Working data>
__________________________________________________

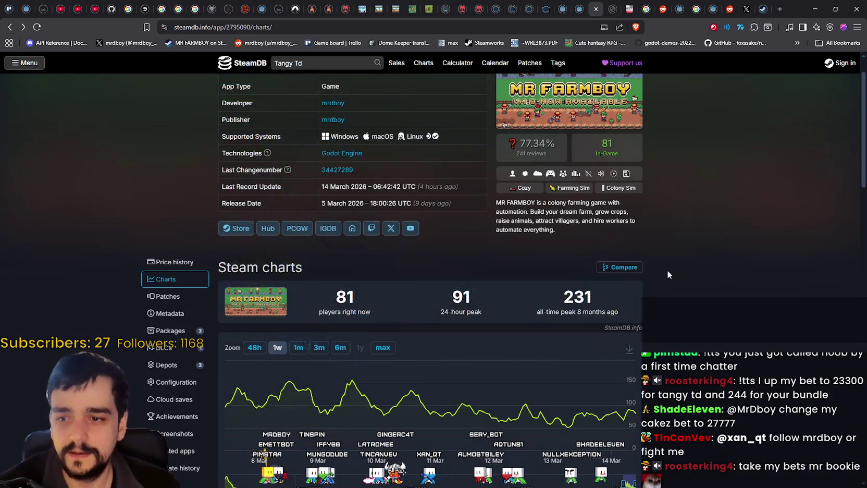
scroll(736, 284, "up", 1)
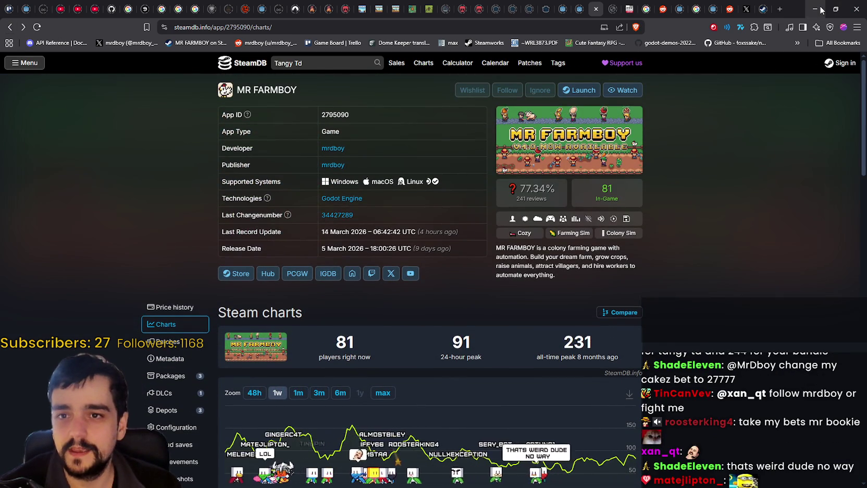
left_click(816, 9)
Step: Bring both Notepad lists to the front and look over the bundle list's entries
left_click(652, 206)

__________________________________________________

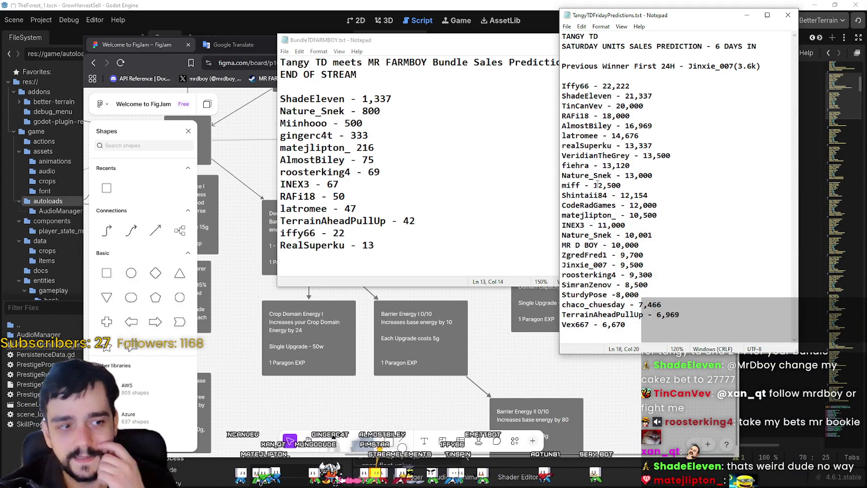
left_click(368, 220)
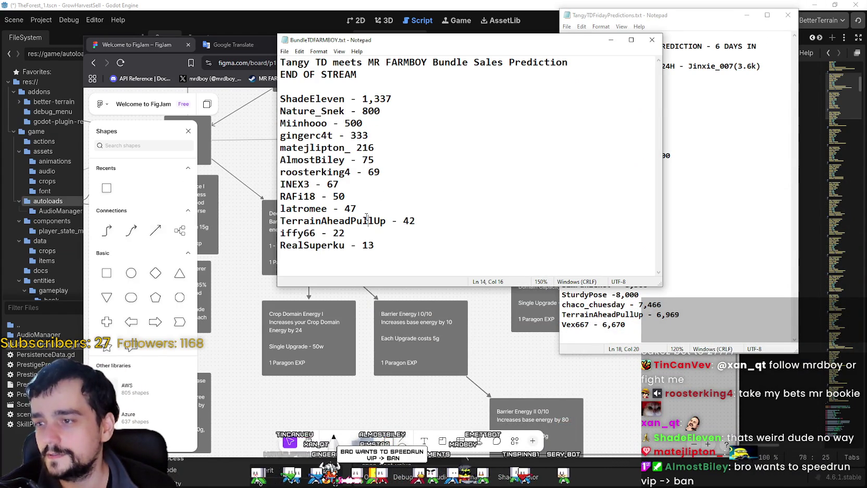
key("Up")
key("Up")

__________________________________________________

Activity> Repeat, word for word, the lines above between the line holding "Step: Bring both" and the line holding "left_click(652, 206)", inclusive; omit everything else.

Output for this task>
Step: Bring both Notepad lists to the front and look over the bundle list's entries
left_click(652, 206)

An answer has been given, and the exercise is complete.